Ségolène Royal,
Ministère de l’environnement, de l’énergie et de la mer, chargé des relations internationales sur le climat •
18 oct. 2016Le Gouvernement reste attaché au principe de l'utilisateur-payeur pour le financement des infrastructures de transport, et a pour cela mis en place en janvier 2015 l'augmentation de deux centimes de la taxe intérieure de consommation sur les produits énergétiques (TICPE), qui constitue la principale ressource de l'agence de financement des infrastructures de transport de France (ATFIF). Le Gouvernement reste, de plus, prêt à apporter l'appui des services de l'État, tant au plan technique qu'en termes d'évolutions législatives et réglementaires, aux collectivités qui souhaiteraient concevoir un nouveau projet de tarification. Néanmoins un projet d'écotaxe local nécessite une mobilisation importante de moyens d'étude et de réflexion ainsi qu'une concertation approfondie avec tous les acteurs. Il apparaît utile que les collectivités qui l'envisagent définissent de façon précise leurs intentions et conduisent une réflexion permettant de définir les objectifs recherchés et les équilibres à respecter. Il importera en particulier que les initiatives locales ne conduisent pas à une situation morcelée et complexe pour les transporteurs routiers. Ce travail d'élaboration des projets locaux et de partage d'une vision commune apparaît comme nécessaire préalablement à l'examen des conditions juridiques de leur mise en œuvre.

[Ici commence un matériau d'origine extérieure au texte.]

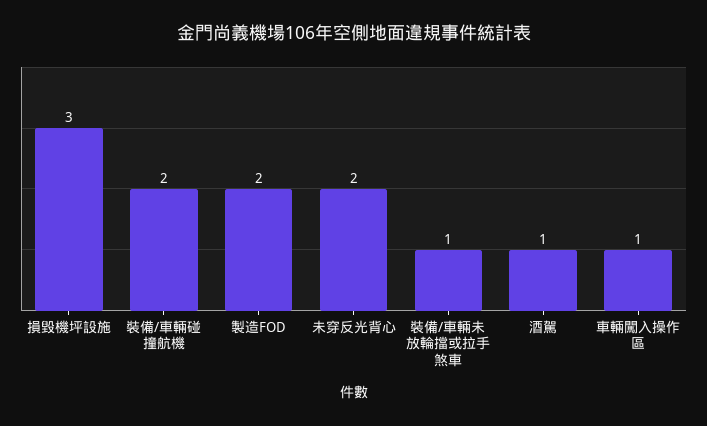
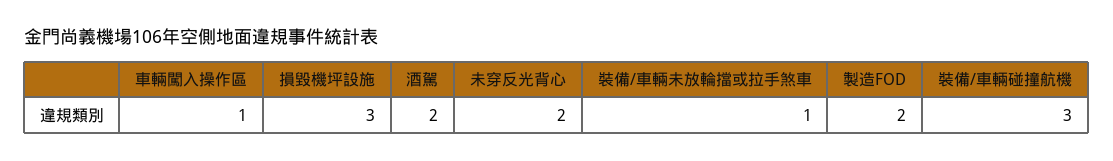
裝備/車輛碰撞航機: 2 -> 3
酒駕: 1 -> 2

Sur le plan technique, le dispositif conçu pour un déploiement à grande échelle présente des coûts fixes importants inadaptés à une utilisation locale. En revanche, plusieurs services de l'État étudient actuellement des pistes de réutilisation partielle du dispositif à des fins de sécurité intérieure au niveau national. Les projets à l'étude pourraient conduire à réutiliser la technologie initialement conçue pour l'écotaxe.